_ASSIGNMENT_
Locate each line in the records below that contains the string "minimum", and copy those lines out. Matching is case-sensitive.
DATA SUPPLIED below:
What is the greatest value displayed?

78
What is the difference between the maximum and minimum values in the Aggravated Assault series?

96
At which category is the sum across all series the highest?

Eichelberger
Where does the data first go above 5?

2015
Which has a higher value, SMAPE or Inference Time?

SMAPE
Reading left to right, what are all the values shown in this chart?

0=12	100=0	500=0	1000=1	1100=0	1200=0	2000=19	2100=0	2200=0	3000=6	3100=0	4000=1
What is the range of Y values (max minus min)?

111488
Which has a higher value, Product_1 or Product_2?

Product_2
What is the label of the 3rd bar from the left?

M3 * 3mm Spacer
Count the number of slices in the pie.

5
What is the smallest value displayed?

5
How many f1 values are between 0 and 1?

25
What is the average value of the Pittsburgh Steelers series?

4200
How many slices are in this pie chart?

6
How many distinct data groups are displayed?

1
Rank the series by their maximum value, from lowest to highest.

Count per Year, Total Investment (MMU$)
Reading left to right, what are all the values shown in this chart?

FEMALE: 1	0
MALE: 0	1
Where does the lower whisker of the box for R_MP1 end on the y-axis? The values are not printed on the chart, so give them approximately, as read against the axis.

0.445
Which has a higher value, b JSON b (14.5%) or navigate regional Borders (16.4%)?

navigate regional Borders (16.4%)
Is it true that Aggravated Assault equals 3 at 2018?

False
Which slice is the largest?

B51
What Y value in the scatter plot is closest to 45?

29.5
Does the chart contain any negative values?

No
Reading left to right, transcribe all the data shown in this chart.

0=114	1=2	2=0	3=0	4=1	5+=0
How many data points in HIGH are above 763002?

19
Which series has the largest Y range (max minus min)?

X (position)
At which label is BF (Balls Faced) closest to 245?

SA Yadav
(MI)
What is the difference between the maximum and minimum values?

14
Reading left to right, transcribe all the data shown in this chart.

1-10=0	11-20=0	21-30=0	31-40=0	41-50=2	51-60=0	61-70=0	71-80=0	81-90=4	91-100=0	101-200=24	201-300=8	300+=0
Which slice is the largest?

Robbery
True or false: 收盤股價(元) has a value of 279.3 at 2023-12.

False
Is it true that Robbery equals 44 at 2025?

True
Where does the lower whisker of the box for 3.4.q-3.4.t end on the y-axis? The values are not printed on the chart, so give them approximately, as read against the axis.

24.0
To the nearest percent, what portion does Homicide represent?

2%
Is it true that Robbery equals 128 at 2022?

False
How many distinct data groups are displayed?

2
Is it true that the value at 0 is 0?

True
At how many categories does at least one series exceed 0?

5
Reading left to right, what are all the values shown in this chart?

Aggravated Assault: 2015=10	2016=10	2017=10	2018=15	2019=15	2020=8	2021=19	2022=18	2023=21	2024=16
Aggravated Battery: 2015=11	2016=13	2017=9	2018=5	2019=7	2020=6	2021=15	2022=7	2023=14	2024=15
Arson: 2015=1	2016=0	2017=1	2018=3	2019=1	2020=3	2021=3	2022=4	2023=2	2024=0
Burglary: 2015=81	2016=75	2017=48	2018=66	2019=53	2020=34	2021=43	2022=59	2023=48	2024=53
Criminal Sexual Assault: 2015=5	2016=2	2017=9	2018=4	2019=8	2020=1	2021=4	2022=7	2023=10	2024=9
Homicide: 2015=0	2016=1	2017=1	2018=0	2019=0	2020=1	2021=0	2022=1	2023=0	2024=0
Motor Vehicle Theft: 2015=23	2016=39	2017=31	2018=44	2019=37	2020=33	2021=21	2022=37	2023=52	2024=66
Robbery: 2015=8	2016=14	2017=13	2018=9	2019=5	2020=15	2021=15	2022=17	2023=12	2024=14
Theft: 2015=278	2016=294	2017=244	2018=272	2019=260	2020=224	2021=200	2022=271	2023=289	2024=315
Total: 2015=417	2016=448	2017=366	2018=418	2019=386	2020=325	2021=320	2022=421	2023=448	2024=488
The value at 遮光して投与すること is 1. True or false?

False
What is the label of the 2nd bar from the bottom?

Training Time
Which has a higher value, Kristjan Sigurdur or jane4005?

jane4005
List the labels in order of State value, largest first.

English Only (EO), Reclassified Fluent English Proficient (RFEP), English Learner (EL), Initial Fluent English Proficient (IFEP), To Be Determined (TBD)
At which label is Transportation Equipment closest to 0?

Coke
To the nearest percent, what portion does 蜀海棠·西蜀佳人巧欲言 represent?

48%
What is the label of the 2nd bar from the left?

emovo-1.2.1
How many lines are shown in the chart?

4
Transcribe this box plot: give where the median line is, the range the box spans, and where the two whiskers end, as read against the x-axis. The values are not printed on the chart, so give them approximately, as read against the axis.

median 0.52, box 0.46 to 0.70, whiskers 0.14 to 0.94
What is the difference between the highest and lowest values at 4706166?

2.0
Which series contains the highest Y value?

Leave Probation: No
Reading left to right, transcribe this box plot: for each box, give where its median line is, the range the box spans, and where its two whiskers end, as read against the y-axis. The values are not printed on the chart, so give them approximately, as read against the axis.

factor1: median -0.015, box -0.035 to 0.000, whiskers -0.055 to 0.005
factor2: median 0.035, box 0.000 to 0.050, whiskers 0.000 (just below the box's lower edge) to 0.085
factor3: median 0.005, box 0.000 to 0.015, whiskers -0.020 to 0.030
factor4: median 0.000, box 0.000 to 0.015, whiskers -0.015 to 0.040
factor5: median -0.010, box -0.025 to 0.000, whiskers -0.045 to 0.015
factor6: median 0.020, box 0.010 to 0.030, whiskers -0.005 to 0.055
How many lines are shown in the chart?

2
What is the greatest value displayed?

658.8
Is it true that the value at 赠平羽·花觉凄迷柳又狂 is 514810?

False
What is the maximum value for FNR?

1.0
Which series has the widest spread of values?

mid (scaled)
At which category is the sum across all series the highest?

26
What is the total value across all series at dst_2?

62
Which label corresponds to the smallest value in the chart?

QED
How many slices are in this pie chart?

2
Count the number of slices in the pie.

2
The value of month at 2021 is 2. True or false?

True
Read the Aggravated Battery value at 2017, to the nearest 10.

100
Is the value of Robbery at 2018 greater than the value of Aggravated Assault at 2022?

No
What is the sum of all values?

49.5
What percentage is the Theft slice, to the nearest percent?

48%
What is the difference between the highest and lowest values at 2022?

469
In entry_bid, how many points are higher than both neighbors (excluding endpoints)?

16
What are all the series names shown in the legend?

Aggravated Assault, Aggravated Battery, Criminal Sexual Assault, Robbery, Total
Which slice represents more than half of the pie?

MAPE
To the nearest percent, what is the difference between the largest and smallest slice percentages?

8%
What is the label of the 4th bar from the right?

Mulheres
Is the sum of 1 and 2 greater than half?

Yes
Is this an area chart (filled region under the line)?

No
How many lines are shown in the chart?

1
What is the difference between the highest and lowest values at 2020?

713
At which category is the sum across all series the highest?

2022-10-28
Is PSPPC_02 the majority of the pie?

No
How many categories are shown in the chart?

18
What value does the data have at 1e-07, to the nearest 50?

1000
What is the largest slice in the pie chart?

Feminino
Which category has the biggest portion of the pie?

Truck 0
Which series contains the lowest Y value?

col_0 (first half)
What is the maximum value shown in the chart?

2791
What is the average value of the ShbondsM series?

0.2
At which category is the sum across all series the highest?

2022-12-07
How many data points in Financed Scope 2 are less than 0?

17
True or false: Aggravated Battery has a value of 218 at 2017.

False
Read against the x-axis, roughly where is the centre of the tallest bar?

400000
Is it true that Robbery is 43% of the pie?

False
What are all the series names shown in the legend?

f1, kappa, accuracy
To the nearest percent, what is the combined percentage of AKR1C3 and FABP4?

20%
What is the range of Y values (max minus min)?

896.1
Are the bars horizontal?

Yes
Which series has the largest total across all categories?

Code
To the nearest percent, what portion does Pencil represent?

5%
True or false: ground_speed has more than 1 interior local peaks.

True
End of DATA SUPPLIED.
_SOLUTION BELOW_
What is the difference between the maximum and minimum values in the Aggravated Assault series?
What is the difference between the maximum and minimum values?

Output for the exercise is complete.